▶ _YOUR TASK_:
Beneath this line are the data; copy exactly the part of them that opens with the line containing "とを保証することができます。" and closes with the line containing "りに是非使ってみてください。", and only that part.

▶ _THE DATA_:

=== Section Start ===

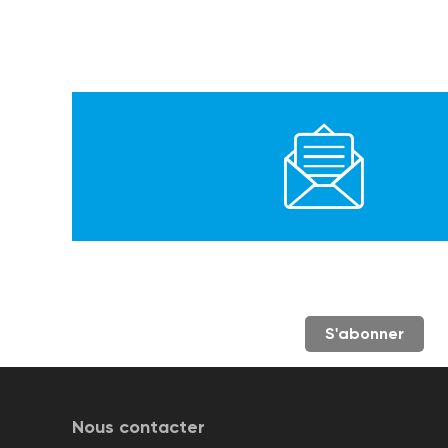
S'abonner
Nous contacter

=== Section End ===
=== Section Start ===

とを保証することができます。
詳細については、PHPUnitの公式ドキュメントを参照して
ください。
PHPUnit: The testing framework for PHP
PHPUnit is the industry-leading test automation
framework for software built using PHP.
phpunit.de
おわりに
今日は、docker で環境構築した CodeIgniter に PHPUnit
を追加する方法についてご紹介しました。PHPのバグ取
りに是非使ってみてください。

=== Section End ===

▶ _ANSWER_:
とを保証することができます。
詳細については、PHPUnitの公式ドキュメントを参照して
ください。
PHPUnit: The testing framework for PHP
PHPUnit is the industry-leading test automation
framework for software built using PHP.
phpunit.de
おわりに
今日は、docker で環境構築した CodeIgniter に PHPUnit
を追加する方法についてご紹介しました。PHPのバグ取
りに是非使ってみてください。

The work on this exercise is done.